On a broader scale, learning to tell the difference between reefer and heroin and modulate the response accordingly as a matter of public policy would be very good, too.

g-nome said...

I'd say Phelps would have offered a much more negative role to model had he been photographed smoking cigarettes.

Solar Hero said...

Duh! Black-market drug money is the only thing left keeping the U.S.-Anglo banking system afloat!

Christopher said...

I feel bad for the ad agencies who end up with the job of making anti-marijuana ads. They're trying to sell a lie which doesn't flatter their target audience's prejudices.

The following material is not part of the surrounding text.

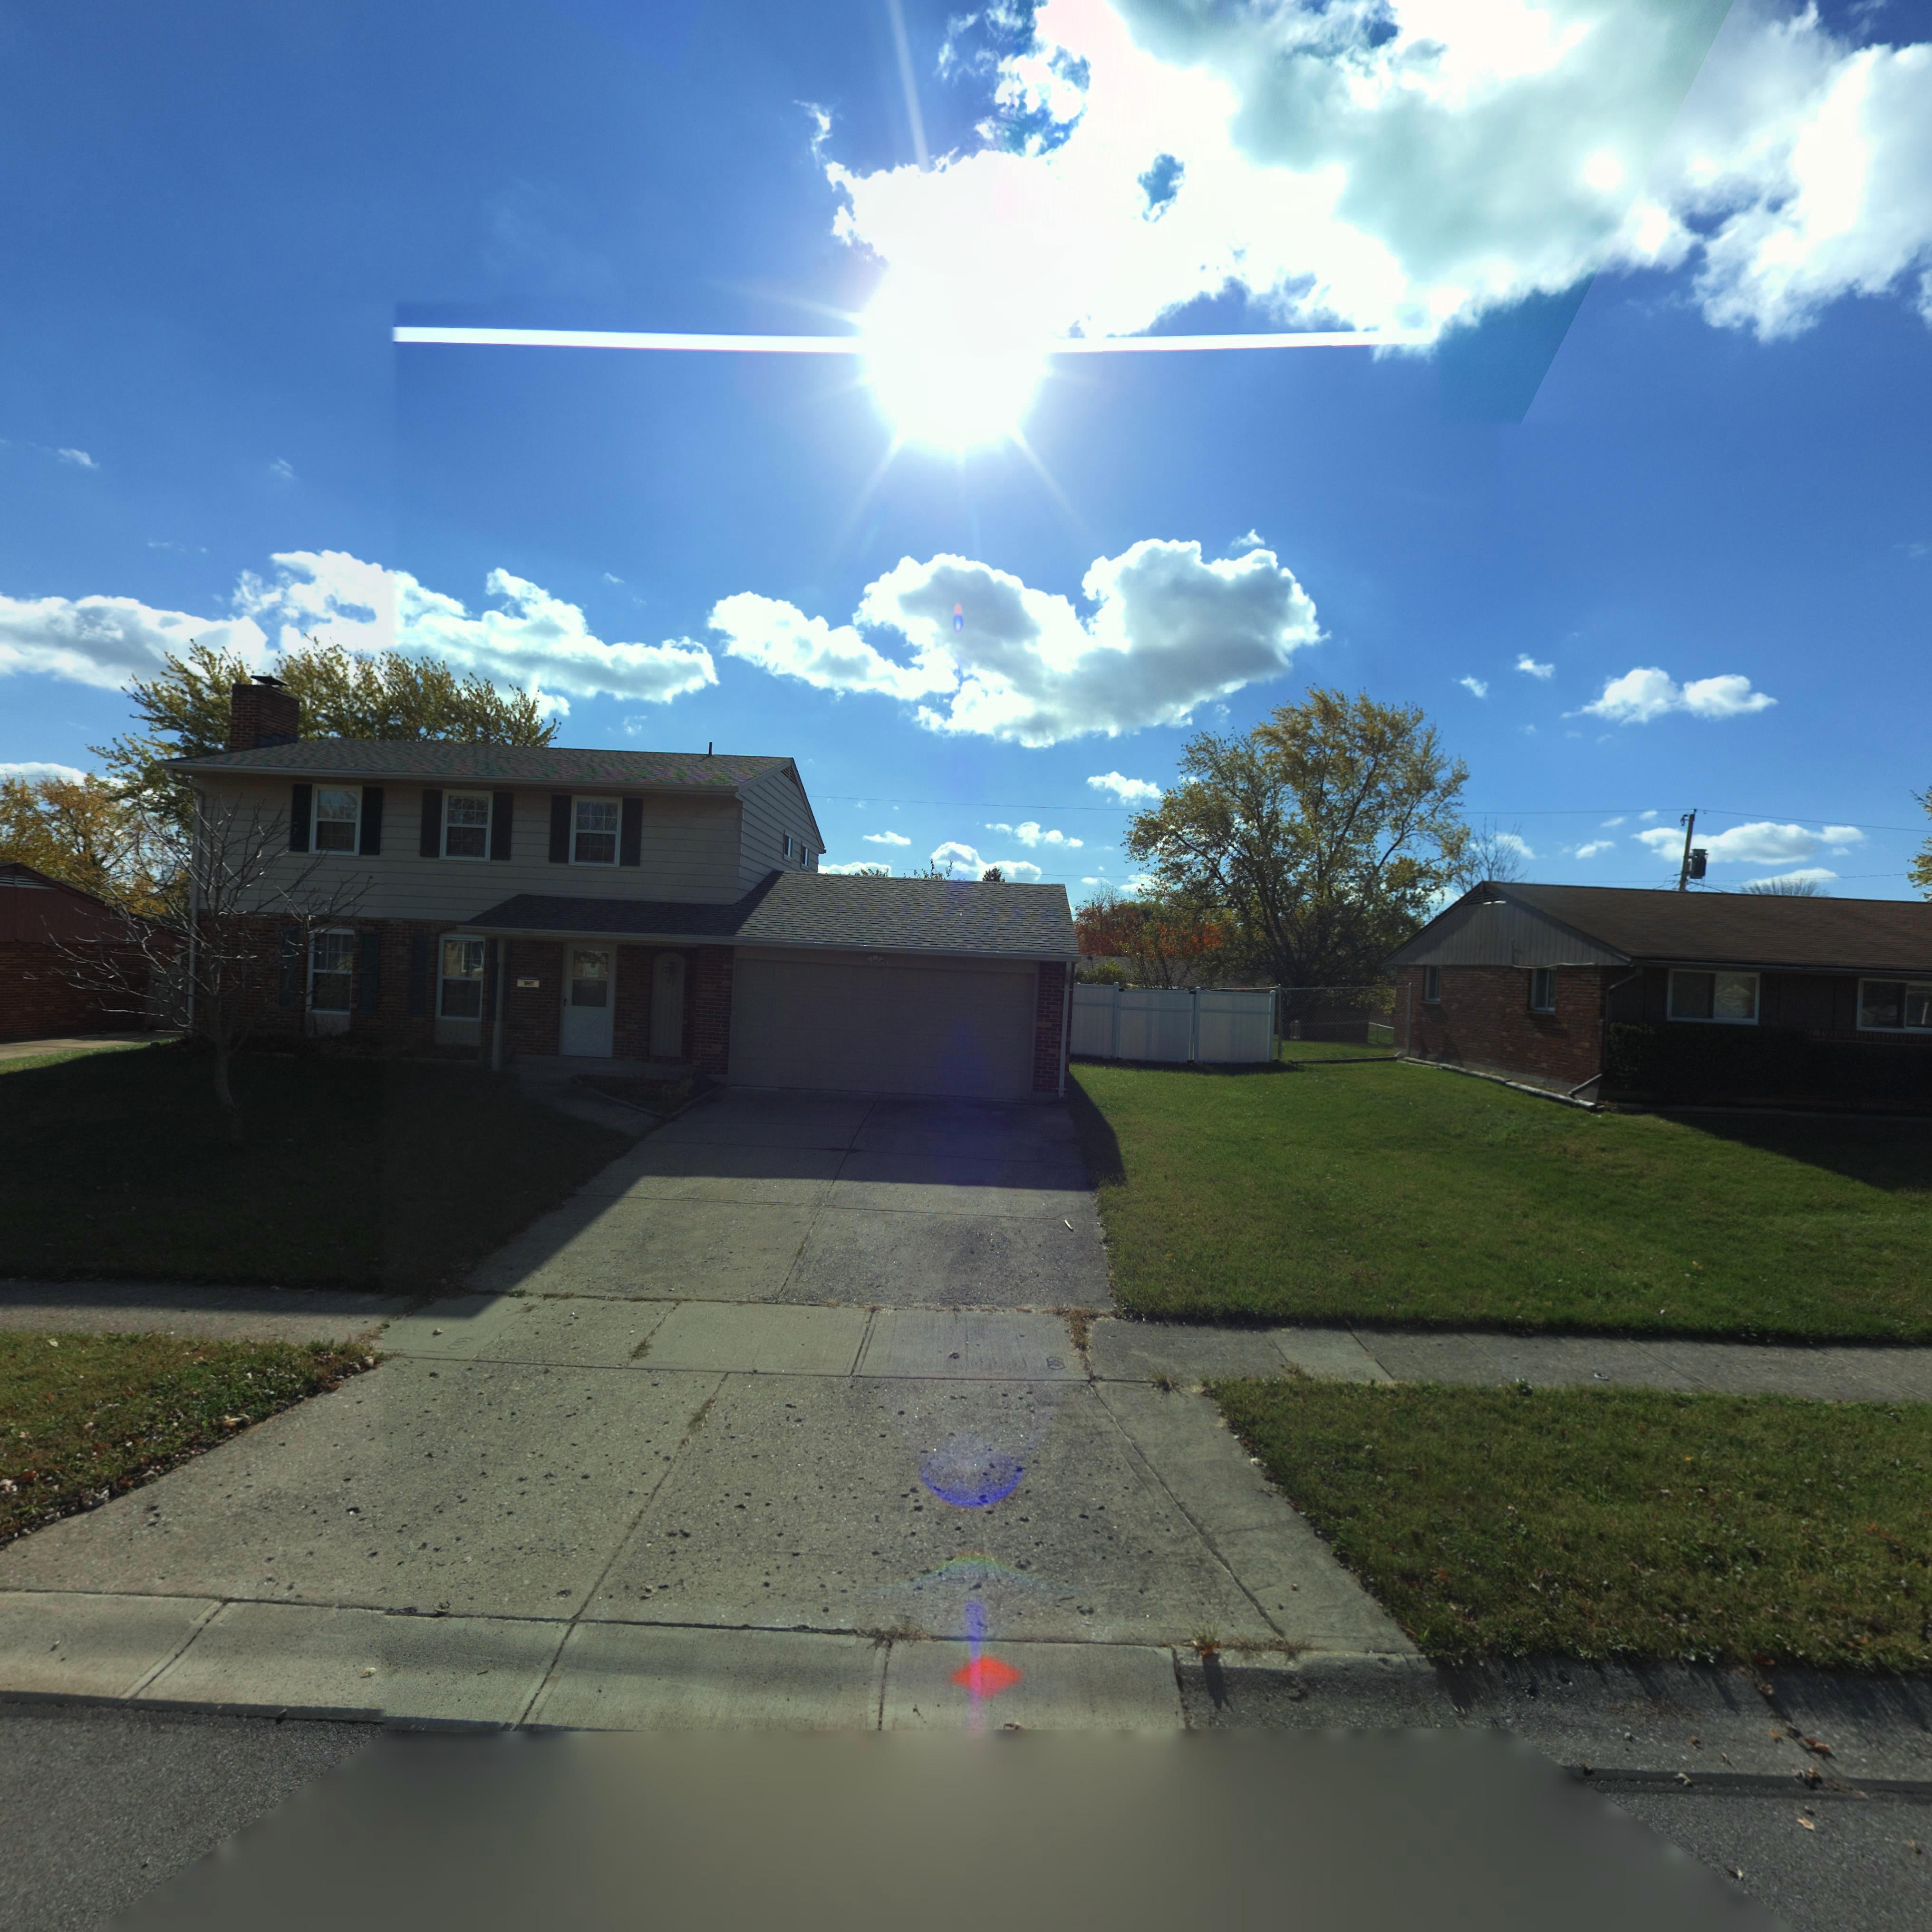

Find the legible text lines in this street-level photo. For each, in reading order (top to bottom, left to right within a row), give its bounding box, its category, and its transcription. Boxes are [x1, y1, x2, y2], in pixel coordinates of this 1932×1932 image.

[885, 958, 891, 966] StreetNumber: 6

There's always room for a lie that jibes with your world-view, and things that happen to be true have some kind of niche market, but the poor guys who have to create anti-marijuana ads just have nothing.

Anonymous said...

Well, Wilbon also thinks number of wins should determine who gets the Cy Young award, so I guess inanity is his gig.

hylen said...

Batman

neal peart said...

I've never understood people who believe that weed is evil.

Anonymous said...

"I guess if we all start lynching uppity-negroes again, it would be ok. Evolving standards of decency and all that."

Yeesh, decency and morality: not the same thing. Come on, that one was easy.

Mr.Fundamental said...

oh, please, Dear! for your information, the Supreme Court has roundly rejected prior restraint!

I'm finishing my coffee.

Brian said...

tggp: I thought you guys were all "Old School Conservatives" and monarchists and all that. Lynching uppity negros and stoning the sinful wimmins is a core value, no?

The Promiscuous Reader said...

g-nome, Naomi Klein did a great piece on the American marine who was photographed with a cigarette in his mouth after or during the US massacres in Fallujah, and the photo became iconic on the corporate media. But some people objected that the soldier was a bad role model -- it was okay by them for him to kill many ragheads, but smoking was a bad example to Teh Children. Klein's scorn was magnificent.